Dear(est) Stack Exchangers,
I am currently implementing some algorithms which require access to a data structure of a “queue” (FIFO). I am using the ST monad , and thus am looking for queue implementations which complement well with the ST monad’s "mutablity of memory”. At this point, I am just tempted to use newSTRef
on a list (but again, accessing the last element is O(n) complexity, which I would want to avoid as much as I can). I also thought to use Data.Sequence, though I am not sure if it actually will be “mutable” if used inside an ST monad without newSTRef
initialisation.
Can the kind members of Stack Exchange guide a beginner in Haskell as to what would be the best data structure (or module) in the aforementioned context?
CodePudding user response:
Options include implementing a traditional ring buffer on top of STArray
, or using a mutable singly-linked list built out of STRef
s, as in:
type CellRef s a = STRef s (Cell s a)
data Cell s a = End | Cell a (CellRef s a)
data Q s a = Q { readHead, writeHead :: CellRef s a }
If you want the easy growth of Q
but like the low pointer overhead of a ring buffer, you can get a middle ground by making each cell have an STArray
that slowly fills up. When it's full, allocate a fresh cell; when reading from it empties it, advance to the next cell. You get the idea.
CodePudding user response:
There is a standard implementation of a FIFO queue as two LIFO stacks, one containing items starting from the front of the queue (with the next item to be removed on top), and the other containing items starting from the back (with the most recently pushed item on top). When popping from the queue, if the front stack is empty, you replace it with the reversal of the back stack.
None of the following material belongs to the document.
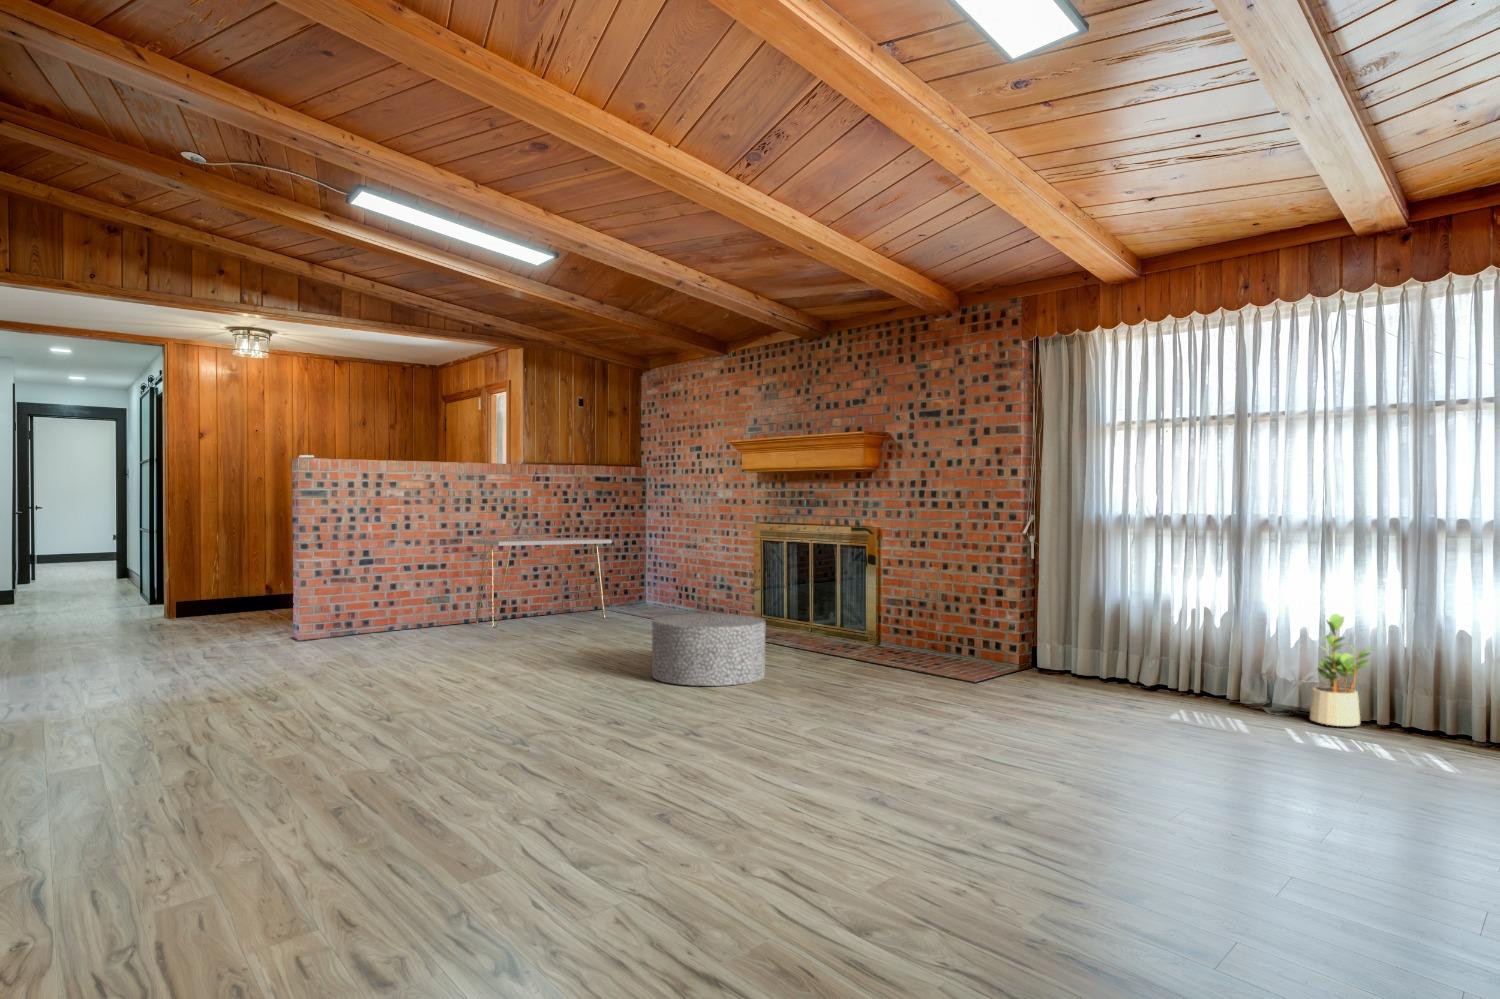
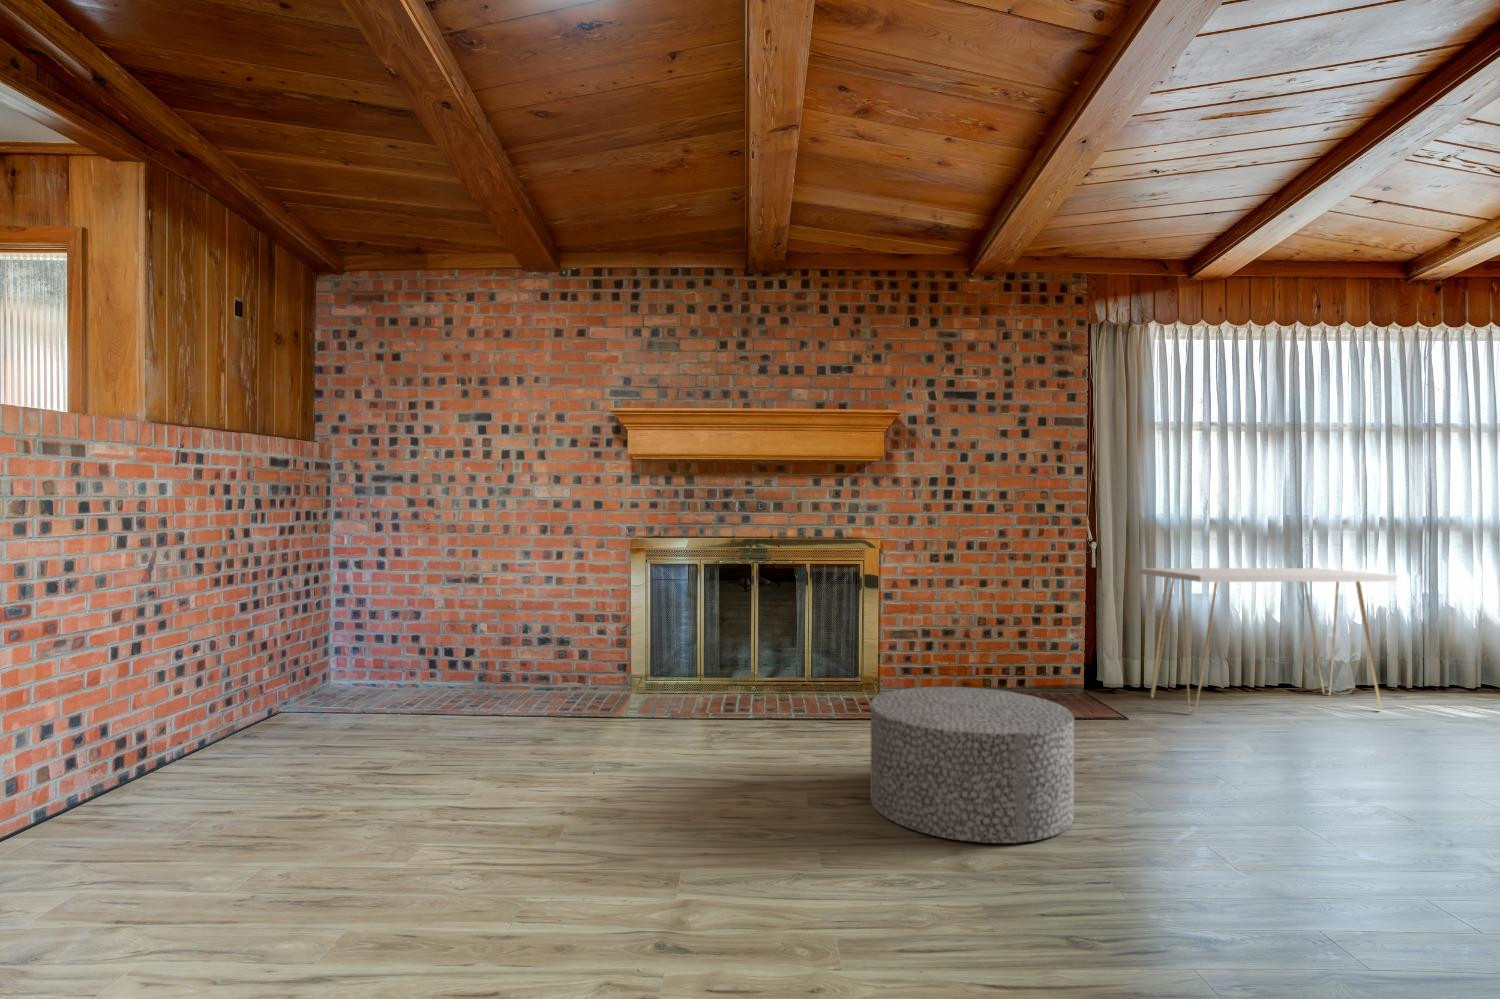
console table: present [471,537,612,628] -> present [1140,568,1397,714]
potted plant: present [1310,614,1372,726] -> none [1400,602,1464,702]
If both stacks are implemented as Haskell lists, then adding a value to the queue is O(1), and removing a value is amortized O(1) if the data structure is used in a single-threaded way. The constant factor isn't bad. You can put the whole data structure in a STRef (which guarantees single-threaded use). The implementation is just a few lines of code. You should definitely do this in preference to your O(n) single-list idea.
You can also use Data.Sequence
. Like the two-stack queue, it is a pure functional data structure, i.e., operations on it return a new data structure and leave the old one unchanged. But, like the two-stack queue, you can make it mutable by simply writing the new data structure into the STRef that held the old one. The constant factor for Data.Sequence
is probably a bit worse than the two-stack queue, but in exchange you get a larger set of efficient operations.
The mutable list in David Wagner's answer is likely to be less efficient because it requires two heap objects per item in the queue. You may be able to avoid that in GHC by writing
Cell a {-# UNPACK #-} !(CellRef s a)
in place of Cell a (CellRef s a)
. I'm not certain that that will work, though. If it does, this is likely to be somewhat faster than the other list-based approaches.